Some of the key takeaways I noticed were that no one every truly feels 100% confident to take on every aspect of their job. It's about showing up and working hard to overcome any obstacles you may face- that's how you gain merit and that's how you succeed. Another similarity was the idea of competition within the audio field. Many people discussed how arrogance or attitude was unacceptable, and that people notice when this becomes a part of your behavior. The sound industry is hard enough on it's own; supporting one another and helping whenever you can while remaining grounded was common advice. Most audio engineers agreed that your ears are your most important tool, and that the quality of sound was more important than any fancy equipment or software. Ultimately; if it sounds good, it is good.
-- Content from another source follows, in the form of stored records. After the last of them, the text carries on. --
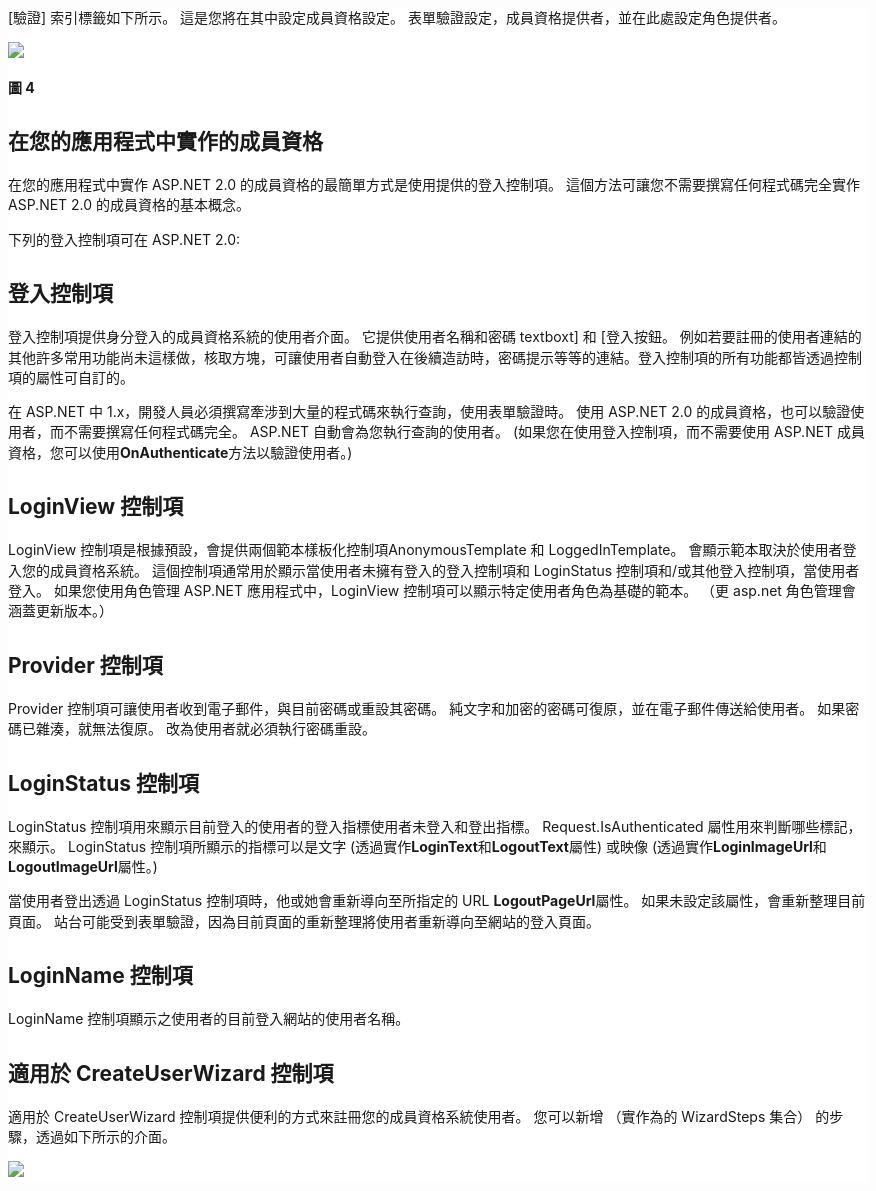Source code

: [驗證] 索引標籤如下所示。 這是您將在其中設定成員資格設定。 表單驗證設定，成員資格提供者，並在此處設定角色提供者。


![](membership/_static/image4.jpg)

**圖 4**


## <a name="implementing-membership-in-your-application"></a>在您的應用程式中實作的成員資格

在您的應用程式中實作 ASP.NET 2.0 的成員資格的最簡單方式是使用提供的登入控制項。 這個方法可讓您不需要撰寫任何程式碼完全實作 ASP.NET 2.0 的成員資格的基本概念。

下列的登入控制項可在 ASP.NET 2.0:

## <a name="login-control"></a>登入控制項

登入控制項提供身分登入的成員資格系統的使用者介面。 它提供使用者名稱和密碼 textboxt] 和 [登入按鈕。 例如若要註冊的使用者連結的其他許多常用功能尚未這樣做，核取方塊，可讓使用者自動登入在後續造訪時，密碼提示等等的連結。登入控制項的所有功能都皆透過控制項的屬性可自訂的。

在 ASP.NET 中 1.x，開發人員必須撰寫牽涉到大量的程式碼來執行查詢，使用表單驗證時。 使用 ASP.NET 2.0 的成員資格，也可以驗證使用者，而不需要撰寫任何程式碼完全。 ASP.NET 自動會為您執行查詢的使用者。 (如果您在使用登入控制項，而不需要使用 ASP.NET 成員資格，您可以使用**OnAuthenticate**方法以驗證使用者。)

## <a name="loginview-control"></a>LoginView 控制項

LoginView 控制項是根據預設，會提供兩個範本樣板化控制項AnonymousTemplate 和 LoggedInTemplate。 會顯示範本取決於使用者登入您的成員資格系統。 這個控制項通常用於顯示當使用者未擁有登入的登入控制項和 LoginStatus 控制項和/或其他登入控制項，當使用者登入。 如果您使用角色管理 ASP.NET 應用程式中，LoginView 控制項可以顯示特定使用者角色為基礎的範本。 （更 asp.net 角色管理會涵蓋更新版本。）

## <a name="passwordrecovery-control"></a>Provider 控制項

Provider 控制項可讓使用者收到電子郵件，與目前密碼或重設其密碼。 純文字和加密的密碼可復原，並在電子郵件傳送給使用者。 如果密碼已雜湊，就無法復原。 改為使用者就必須執行密碼重設。

## <a name="loginstatus-control"></a>LoginStatus 控制項

LoginStatus 控制項用來顯示目前登入的使用者的登入指標使用者未登入和登出指標。 Request.IsAuthenticated 屬性用來判斷哪些標記，來顯示。 LoginStatus 控制項所顯示的指標可以是文字 (透過實作**LoginText**和**LogoutText**屬性) 或映像 (透過實作**LoginImageUrl**和**LogoutImageUrl**屬性。)

當使用者登出透過 LoginStatus 控制項時，他或她會重新導向至所指定的 URL **LogoutPageUrl**屬性。 如果未設定該屬性，會重新整理目前頁面。 站台可能受到表單驗證，因為目前頁面的重新整理將使用者重新導向至網站的登入頁面。

## <a name="loginname-control"></a>LoginName 控制項

LoginName 控制項顯示之使用者的目前登入網站的使用者名稱。

## <a name="createuserwizard-control"></a>適用於 CreateUserWizard 控制項

適用於 CreateUserWizard 控制項提供便利的方式來註冊您的成員資格系統使用者。 您可以新增 （實作為的 WizardSteps 集合） 的步驟，透過如下所示的介面。


![](membership/_static/image5.jpg)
For me, I'd like to add that in most cases you are providing work to a client, and it's important to remember that. It's not your vision; your service is to enhance their project. At the same time, it took me a while to realize that if you are a freelancer, you do have the ability to fire a bad client. So just like @lyrelyrebird said, hold some boundaries, and make time for yourself. Otherwise the line between work and life becomes hard to juggle. 

I'll end this blog post with the funniest piece of advice that was sent over. Perhaps you can pull some great audio wisdom from this as well:

"Save your time and go work on a fishing boat. It was valuable because I didn't listen."